Жозеф принял вдохновенный вид и принялся читать:


Внизу Латоны сын с божественной сестрой

И мать их гневная волшебною струёй

Дождят на злых людей, чтоб сделать их зверями.

Вот пальцы одного уж стали плавниками… [90]

— Признайте, искушение велико! — сказал он.

— Да… Что ж, сдаюсь.

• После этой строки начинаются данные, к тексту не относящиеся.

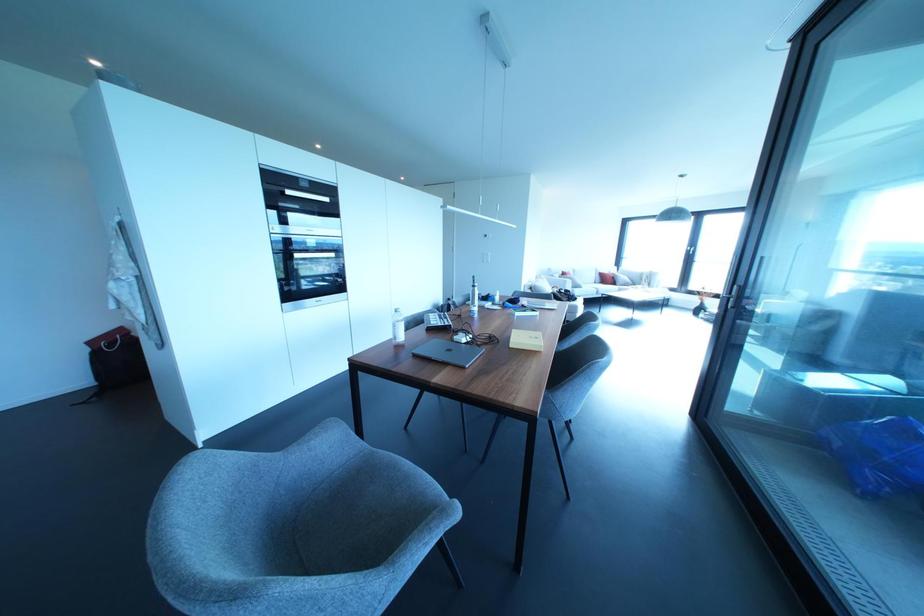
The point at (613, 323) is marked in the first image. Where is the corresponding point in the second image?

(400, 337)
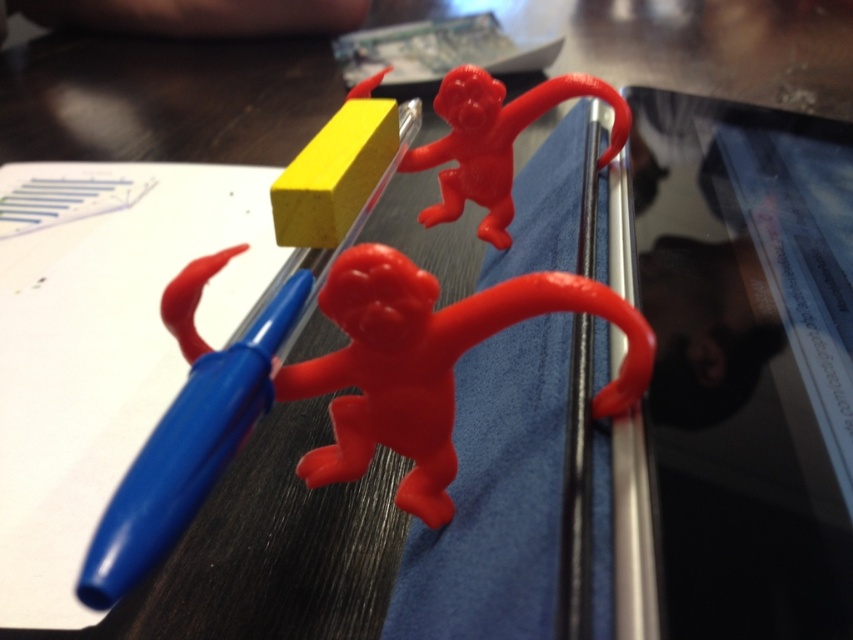
Question: Is matte plastic monkey at center to the right of matte plastic monkey at upper center from the viewer's perspective?

Choices:
 (A) yes
 (B) no

Answer: (B)

Question: Which object is the closest to the matte plastic monkey at center?

Choices:
 (A) matte plastic monkey at upper center
 (B) blue plastic pencil at left

Answer: (B)

Question: Among these objects, which one is nearest to the camera?

Choices:
 (A) matte plastic monkey at center
 (B) matte plastic monkey at upper center

Answer: (A)

Question: Can you confirm if blue plastic pencil at left is thinner than matte plastic monkey at center?

Choices:
 (A) no
 (B) yes

Answer: (B)

Question: Is matte plastic monkey at center above matte plastic monkey at upper center?

Choices:
 (A) no
 (B) yes

Answer: (A)

Question: Which object is closer to the camera taking this photo?

Choices:
 (A) matte plastic monkey at center
 (B) blue plastic pencil at left
 (C) matte plastic monkey at upper center

Answer: (B)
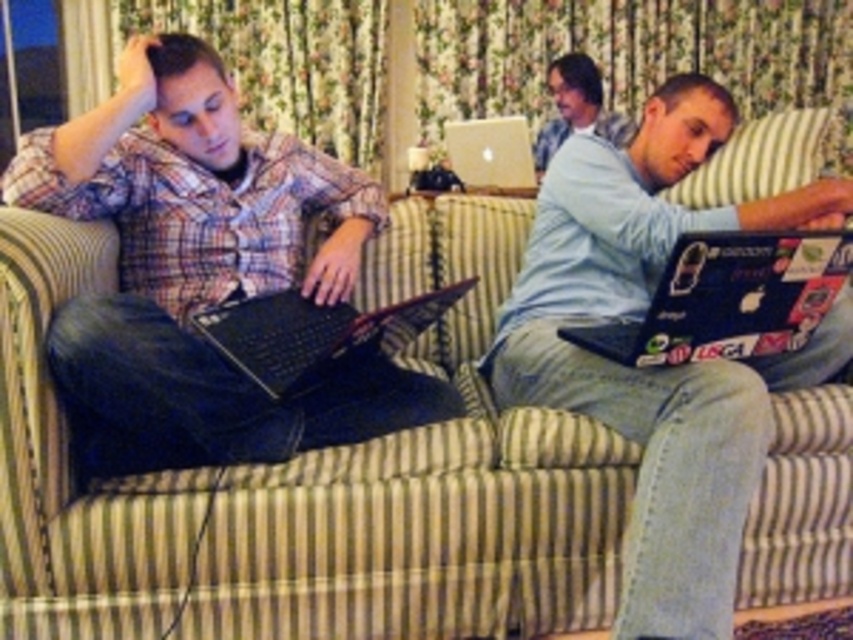
Question: Which point is farther from the camera taking this photo?

Choices:
 (A) (432, 364)
 (B) (515, 186)
 (C) (782, 216)

Answer: (B)

Question: Which point is farther to the camera?

Choices:
 (A) matte gray sweater at center
 (B) silver metallic laptop at center
 (C) sticker-covered laptop at right

Answer: (A)

Question: Is shiny blue laptop at center to the right of matte gray sweater at center from the viewer's perspective?

Choices:
 (A) yes
 (B) no

Answer: (B)

Question: Which point is farther from the camera taking this photo?

Choices:
 (A) (183, 472)
 (B) (534, 184)
 (C) (775, 339)
 (D) (587, 58)

Answer: (D)

Question: Is shiny blue laptop at center closer to the viewer compared to silver metallic laptop at center?

Choices:
 (A) no
 (B) yes

Answer: (B)

Question: Does shiny blue laptop at center appear on the right side of matte gray sweater at center?

Choices:
 (A) yes
 (B) no

Answer: (B)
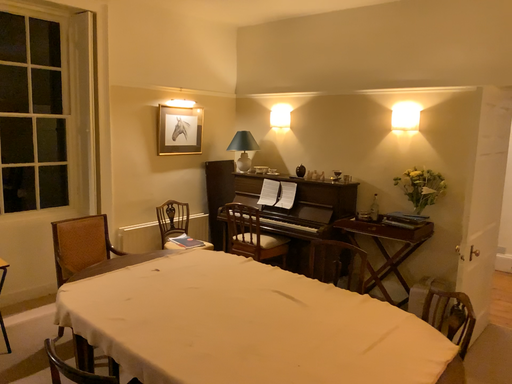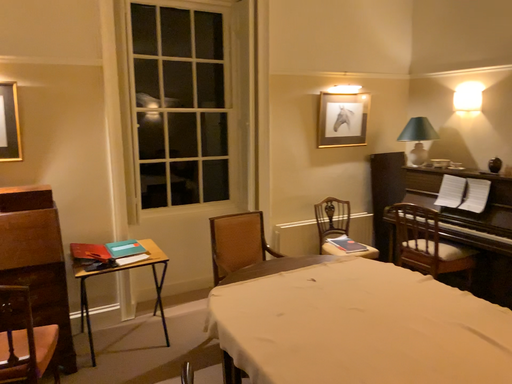
Question: Which way did the camera rotate in the video?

Доставьте ее при первой возможности ко мне на улицу Вожирар.

— Мсье барон, сперва я должен получить аванс — таков порядок.

Жозеф положил три голубые бумажки в ящик, который запер на ключ, и проводил покупателя до двери.

— Вы действительно эксперт в искусстве убеждения, — заметил Виктор, присутствовавший при сцене.

— Барон де Вебер только что оплатил нам все счета за полгода, поблагодарите старину Лафонтена. У меня есть новости: я расшифровал адрес на миниатюрной книжечке! Это фабрика духов «Романт» в Шарантоне, улица де л’Аршевеше 12а и 12б.

Виктор предложил отдать кисть руки, подобранную в подвале заброшенного здания, на исследование специалисту мсье Мандолю. Мандоль был родом из городка Санлис, а в Париже снимал целый этаж в доме на площади Пантеон.

Жозеф неохотно спустился в хранилище, где накануне сжег сумку, которую теперь тщетно пыталась отыскать Эфросинья. Он взял руку, надежно укутанную в тряпки, и прихватил монографии Шевреля из запасов Тетушки.

— Если вы сядете на омнибус, то поедете в нем один. Это здорово воняет.

Виктор забрал принесенный Жозефом сверток с таким выражением на лице, с каким, вероятно, осужденный поднимается на эшафот.


Тремя часами позже он вернулся, сияя, и нетерпеливо притопывал, пока две покупательницы придирчиво выбирали книги. Когда они наконец ушли со сборником Франсуа Коппе, [91] он велел Жозефу набросить щеколду.

— Мели дома?

— Нет, она ушла за покупками. Ну, а Мандоля тебе удалось отловить?

— Мне повезло, он был дома. Хотя «повезло» — слишком сильно сказано. Там стоит такая вонь, что по сравнению с ней этот сверток пахнет ландышами.

— Насчет ландышей вы преувеличиваете, — пробормотал Жозеф, который, прежде чем слушать дальше, предпочел снова отправить сверток в подвал.

Они устроились на двух стульях, занимавших единственное свободное от книг пространство.

— Бюст статуи с песьей головой, который вы, как утверждаете, разглядели — это, бесспорно, египетский бог Анубис. Он был покровителем бальзамировщиков и — вместе с Осирисом — судьей в загробном мире. Скорее всего мы имеем дело с подпольной торговлей фальшивыми древностями. Представляете, Жозеф, увлечение древнеегипетскими предметами искусства сейчас чрезвычайно велико. Частные коллекционеры и работники музеев буквально с ума посходили. Соответственно, увеличилось число расхитителей гробниц и изготовителей фальшивых реликвий.